_EXERCÍCIO PROPOSTO A:_
Transcreva sem qualquer alteração o trecho da entrevista que abre com as palavras que contêm "Adalberto Costa Júnior –" e fecha com "não são respeitadas.".
_EXERCÍCIO PROPOSTO B:_
Diga se cada afirmação concorda com a entrevista, respondendo sim ou não e citando exatamente as palavras que o decidem: (i) o processo de paz existe desde 2002; (ii) o presidente da República presta contas junto da Assembleia; (iii) a UNITA aceita ir às próximas eleições com as leis atualmente em vigor.

_EXCERTO SELECIONADO:_
————

Para Adalberto Costa Júnior, a dependência da Justiça face ao Governo favorece a corrupção. O presidente da UNITA defende um novo rumo para que a economia deixe de estar sustentada quase exclusivamente no petróleo, com um Estado menos omnipresente, passando a haver mais espaço para a iniciativa privada e o investimento estrangeiro.
Vida Económica – Enquanto presidente da UNITA, como entende o atual cenário que se vive em Angola?
Adalberto Costa Júnior – Acredito que a UNITA tem as condições para conduzir um processo de alternância. Desde 2002 que existe um processo de paz que veio para ficar. A própria população angolana aspira à mudança e quer rigor a todos os níveis. Conheço bem o MPLA e o que tem mantido o partido no poder, em grande medida, é acenar com a ameaça da mudança. Mais não são do que ameaças fictícias. O movimento de jovens é um sinal de que a população quer alternância, pelo que a UNITA defende as reivindicações desses jovens. A realidade é que o Governo não tem uma postura de entendimento e a direção da UNITA veio a público legitimar a contestação dos jovens, na medida em que o MPLA mantém uma prática de poder agressiva, em que as liberdades não são respeitadas.
Face às últimas eleições, prevalece o trauma da fraude. É um problema que tem de ser resolvido. Queremos sensibilizar o país, os atores cívicos, a comunidade internacional para a necessidade de abordar as próximas eleições com um novo registo eleitoral. Por sua vez, não podemos ir para eleições com as leis actualmente em vigor. Basta ter em conta que o presidente da República não presta contas junto da Assembleia. Os seu poderes são ilimitados e é importante retomar a prática da eleição direta do Presidente.

————

_LINHAS DE DADOS:_
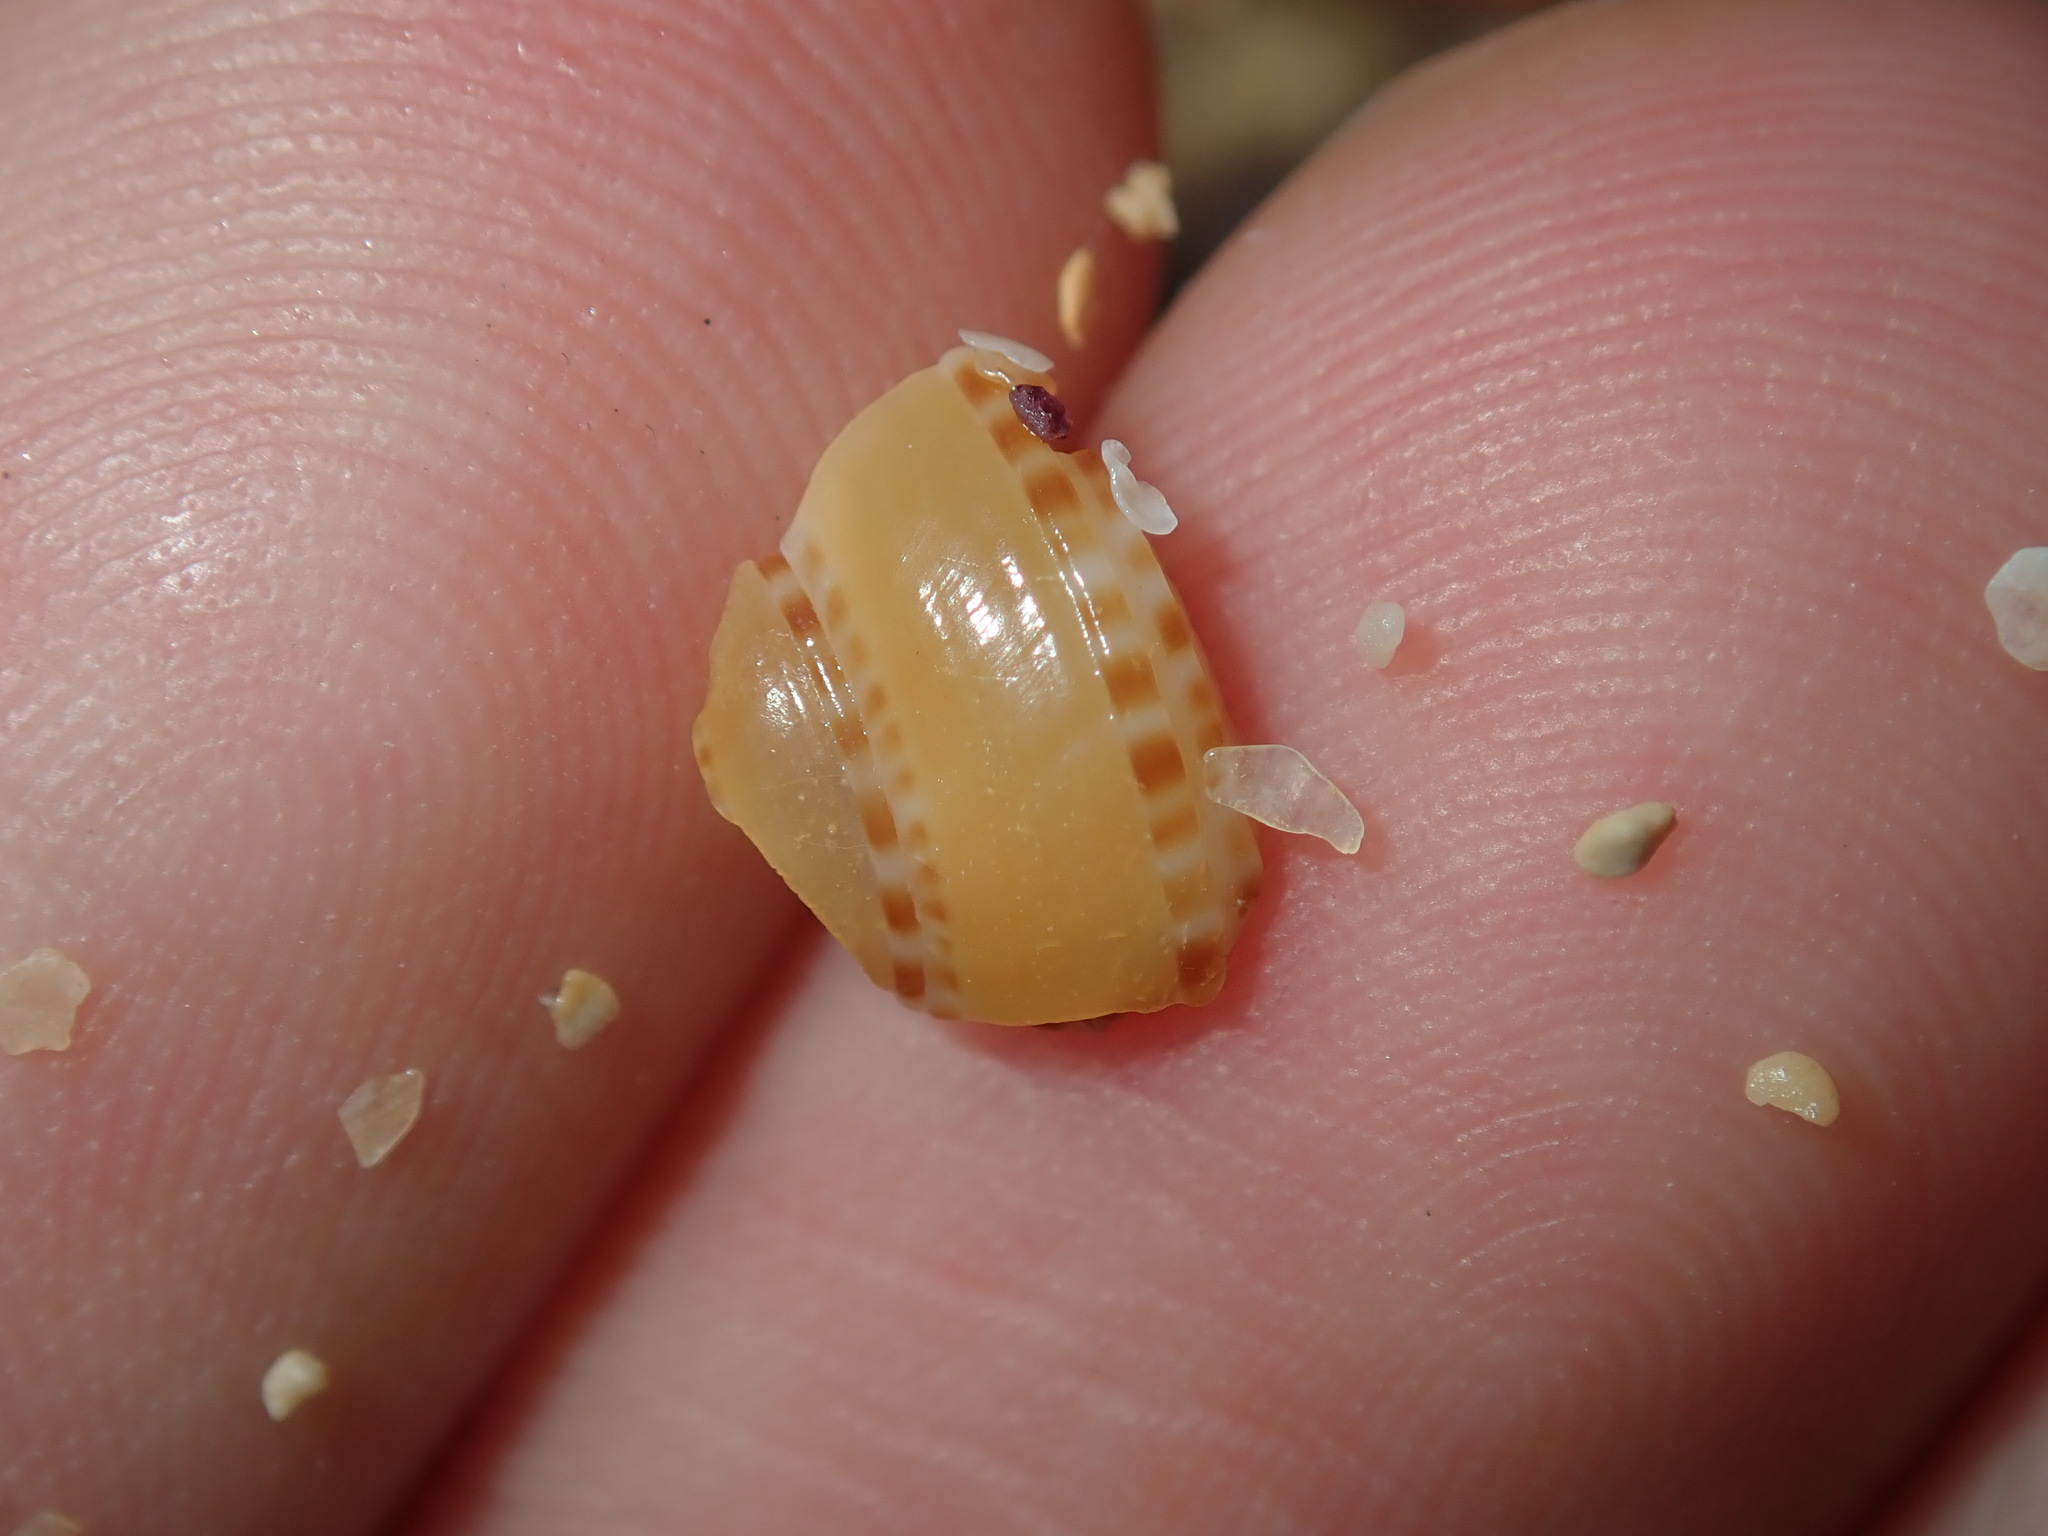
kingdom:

————

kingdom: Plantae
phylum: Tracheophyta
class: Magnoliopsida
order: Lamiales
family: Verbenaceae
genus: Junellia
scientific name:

————

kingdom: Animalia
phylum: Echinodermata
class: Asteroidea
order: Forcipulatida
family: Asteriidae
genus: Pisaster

————

_RESPOSTA COMPLETA A:_
Adalberto Costa Júnior – Acredito que a UNITA tem as condições para conduzir um processo de alternância. Desde 2002 que existe um processo de paz que veio para ficar. A própria população angolana aspira à mudança e quer rigor a todos os níveis. Conheço bem o MPLA e o que tem mantido o partido no poder, em grande medida, é acenar com a ameaça da mudança. Mais não são do que ameaças fictícias. O movimento de jovens é um sinal de que a população quer alternância, pelo que a UNITA defende as reivindicações desses jovens. A realidade é que o Governo não tem uma postura de entendimento e a direção da UNITA veio a público legitimar a contestação dos jovens, na medida em que o MPLA mantém uma prática de poder agressiva, em que as liberdades não são respeitadas.

_RESPOSTA COMPLETA B:_
(i) Sim: "Desde 2002 que existe um processo de paz que veio para ficar."
(ii) Não: "o presidente da República não presta contas junto da Assembleia."
(iii) Não: "não podemos ir para eleições com as leis actualmente em vigor."